**ACTIVITY**
Would you write out every entry exactly, but without the pictures?

(Rendered images with source text)
=======

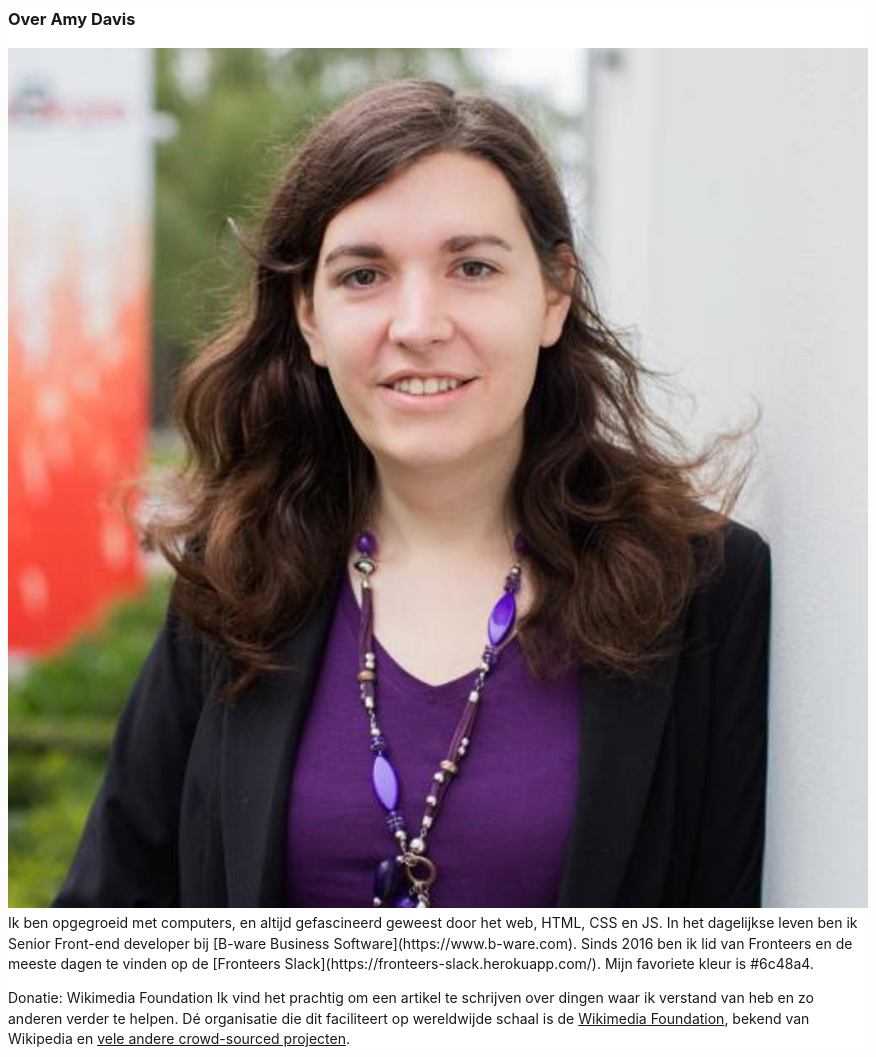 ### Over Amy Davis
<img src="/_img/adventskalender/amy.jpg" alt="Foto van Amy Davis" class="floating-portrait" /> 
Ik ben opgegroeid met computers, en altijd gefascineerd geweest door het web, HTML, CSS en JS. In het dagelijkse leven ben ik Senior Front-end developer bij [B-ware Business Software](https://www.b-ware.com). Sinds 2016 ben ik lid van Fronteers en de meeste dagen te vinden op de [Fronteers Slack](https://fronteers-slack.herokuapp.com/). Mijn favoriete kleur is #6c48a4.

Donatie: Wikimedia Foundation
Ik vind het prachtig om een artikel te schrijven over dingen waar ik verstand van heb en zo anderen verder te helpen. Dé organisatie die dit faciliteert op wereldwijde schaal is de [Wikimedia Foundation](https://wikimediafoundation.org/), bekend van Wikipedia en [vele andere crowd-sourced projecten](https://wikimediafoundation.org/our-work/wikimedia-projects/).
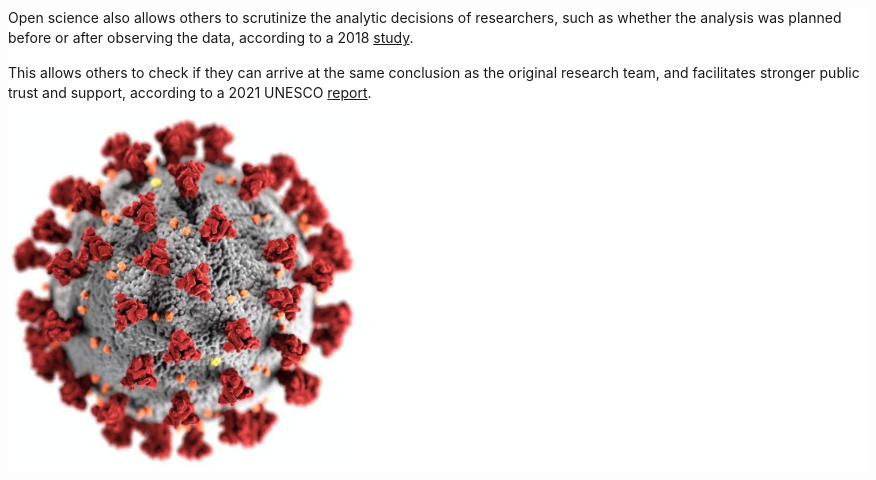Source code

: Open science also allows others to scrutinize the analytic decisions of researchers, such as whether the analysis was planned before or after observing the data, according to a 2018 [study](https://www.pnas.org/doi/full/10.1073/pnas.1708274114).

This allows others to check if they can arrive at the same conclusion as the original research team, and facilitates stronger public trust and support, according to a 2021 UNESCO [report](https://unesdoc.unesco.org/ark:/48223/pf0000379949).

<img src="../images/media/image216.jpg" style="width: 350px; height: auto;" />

=======

**THE COMPLETED TASK**
 ### Over Amy Davis
<img src="/_img/adventskalender/amy.jpg" alt="Foto van Amy Davis" class="floating-portrait" /> 
Ik ben opgegroeid met computers, en altijd gefascineerd geweest door het web, HTML, CSS en JS. In het dagelijkse leven ben ik Senior Front-end developer bij [B-ware Business Software](https://www.b-ware.com). Sinds 2016 ben ik lid van Fronteers en de meeste dagen te vinden op de [Fronteers Slack](https://fronteers-slack.herokuapp.com/). Mijn favoriete kleur is #6c48a4.

Donatie: Wikimedia Foundation
Ik vind het prachtig om een artikel te schrijven over dingen waar ik verstand van heb en zo anderen verder te helpen. Dé organisatie die dit faciliteert op wereldwijde schaal is de [Wikimedia Foundation](https://wikimediafoundation.org/), bekend van Wikipedia en [vele andere crowd-sourced projecten](https://wikimediafoundation.org/our-work/wikimedia-projects/).
Source code

: Open science also allows others to scrutinize the analytic decisions of researchers, such as whether the analysis was planned before or after observing the data, according to a 2018 [study](https://www.pnas.org/doi/full/10.1073/pnas.1708274114).

This allows others to check if they can arrive at the same conclusion as the original research team, and facilitates stronger public trust and support, according to a 2021 UNESCO [report](https://unesdoc.unesco.org/ark:/48223/pf0000379949).

<img src="../images/media/image216.jpg" style="width: 350px; height: auto;" />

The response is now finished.